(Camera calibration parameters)

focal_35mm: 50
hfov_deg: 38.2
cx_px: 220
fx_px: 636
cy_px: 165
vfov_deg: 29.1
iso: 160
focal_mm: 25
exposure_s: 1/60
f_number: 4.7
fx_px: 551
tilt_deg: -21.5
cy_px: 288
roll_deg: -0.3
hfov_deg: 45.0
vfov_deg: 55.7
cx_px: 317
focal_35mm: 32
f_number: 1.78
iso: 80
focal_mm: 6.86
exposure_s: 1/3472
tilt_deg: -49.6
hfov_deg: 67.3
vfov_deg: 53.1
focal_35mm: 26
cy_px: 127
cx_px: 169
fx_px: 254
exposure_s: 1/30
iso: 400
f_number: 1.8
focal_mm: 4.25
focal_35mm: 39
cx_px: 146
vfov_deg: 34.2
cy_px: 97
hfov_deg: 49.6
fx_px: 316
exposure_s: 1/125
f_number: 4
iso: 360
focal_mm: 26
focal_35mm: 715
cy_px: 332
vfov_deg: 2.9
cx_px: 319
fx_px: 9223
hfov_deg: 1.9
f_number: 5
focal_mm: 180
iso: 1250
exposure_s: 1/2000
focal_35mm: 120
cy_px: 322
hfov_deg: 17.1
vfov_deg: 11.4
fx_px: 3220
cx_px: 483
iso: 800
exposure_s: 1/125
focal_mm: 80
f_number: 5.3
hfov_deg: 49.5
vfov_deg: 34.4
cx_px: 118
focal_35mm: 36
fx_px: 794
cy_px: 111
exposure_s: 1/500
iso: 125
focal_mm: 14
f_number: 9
* * *
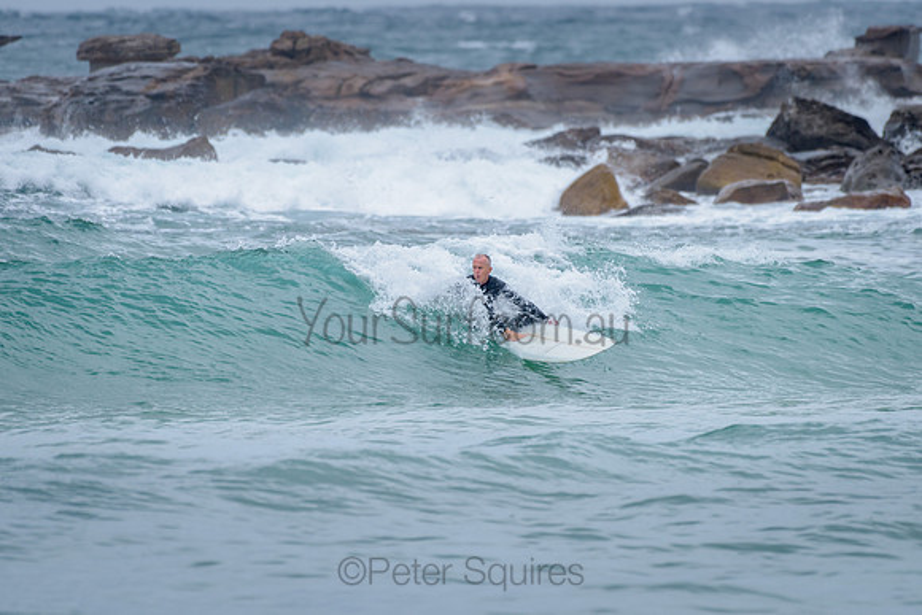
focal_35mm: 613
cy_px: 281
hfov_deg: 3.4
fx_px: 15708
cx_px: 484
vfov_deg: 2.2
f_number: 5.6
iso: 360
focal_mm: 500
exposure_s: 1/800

WHAT IS NEEDED: Look above for the line containing "focal_35mm: 50" and the line containing "tilt_deg: -49.6". Transcribe both, with the lines between them, exactly.

RESPONSE FOR THIS EXERCISE:
focal_35mm: 50
hfov_deg: 38.2
cx_px: 220
fx_px: 636
cy_px: 165
vfov_deg: 29.1
iso: 160
focal_mm: 25
exposure_s: 1/60
f_number: 4.7
fx_px: 551
tilt_deg: -21.5
cy_px: 288
roll_deg: -0.3
hfov_deg: 45.0
vfov_deg: 55.7
cx_px: 317
focal_35mm: 32
f_number: 1.78
iso: 80
focal_mm: 6.86
exposure_s: 1/3472
tilt_deg: -49.6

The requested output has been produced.